The shift Tschetter is describing isn’t speculative. It’s already happening. Teams are realizing that the unified data lake promise only works if the data layer is decoupled from the query layer. Different data types have different access patterns, and when you’re working with logs, you’re doing correlation searches across unstructured data. If the storage layer exploits those internal structures, you can shrink the data while keeping it queryable.

How Compression Without Decompression Changes the Economics

One of the core innovations Imply is introducing with Imply Lumi is compression technology that shrinks log data significantly while maintaining its structure so it remains queryable without decompression. That might sound like a technical detail, but it fundamentally changes the economics of telemetry retention.

“When you can make the data smaller, you can retain more for less cost,” Tschetter says. “If you have the indexing structures to allow you to understand that data without needing to decompress it, you can skip over data that doesn’t matter for your search and only look at what’s necessary.”

Traditional systems decompress everything and then throw away what they don’t need. That’s inefficient at scale. If you can index compressed data and only process what’s relevant to the query, you reduce both storage costs and compute requirements. That’s critical as telemetry volumes grow, especially with AI workloads generating and consuming data at a faster rate.

Why AI Will Accelerate the Decoupling Trend

Tschetter makes another historical comparison—this time to manufacturing automation. When robots replaced humans on assembly lines, the assembly line didn’t disappear. It evolved. Factories are now designed around how robots work, not how humans worked. The same shift is coming to data platforms.

“AI is fundamentally automating human workflows,” Tschetter explains. “LLM models are taking what humans are doing and automating it to a certain extent. Manufacturing automation changed the shape of assembly lines. AI and LLMs are going to impact the interaction with data in the same way.”

That means the data platform—the assembly line for telemetry—won’t go away, but it will have to change. AI agents will consume more data and generate more insights, which puts even more pressure on cost and storage. The only way to handle that is to have the lowest possible unit cost for storing data while maintaining the structures that let AI interact with it as efficiently as possible.
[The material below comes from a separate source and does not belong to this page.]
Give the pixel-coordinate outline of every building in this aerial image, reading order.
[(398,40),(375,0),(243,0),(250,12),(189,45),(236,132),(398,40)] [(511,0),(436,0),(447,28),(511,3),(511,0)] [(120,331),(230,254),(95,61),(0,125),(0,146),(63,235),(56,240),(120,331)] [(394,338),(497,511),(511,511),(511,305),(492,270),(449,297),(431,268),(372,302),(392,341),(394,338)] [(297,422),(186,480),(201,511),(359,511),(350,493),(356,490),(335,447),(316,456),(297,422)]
What an Observability Warehouse Actually Looks Like

Imply’s approach with Lumi is to build a log-oriented data layer that decouples storage from query. The product doesn’t dictate what tools teams use to interact with their data. Instead, it implements multiple query languages—SPL, KQL, SQL—so teams can keep using the workflows they already have.

“We don’t necessarily need to have an opinion about what the end user is actually using to interact with their data,” Tschetter says. “Are they using an AI agent? Are they using Splunk? Are they using Kibana? That’s not something we have to decide, as long as we can enable all of those options.”

That’s the core idea behind an observability warehouse. It’s not a replacement for existing tools. It’s a foundational layer that works with them. Teams can retain more telemetry data at lower cost, run interactive queries without changing dashboards or alerts, and enable AI-driven insights without vendor lock-in.

The shift is already underway. OpenTelemetry democratized data collection. The next step is democratizing data access—and that requires decoupling where telemetry data lives from how teams actually use it.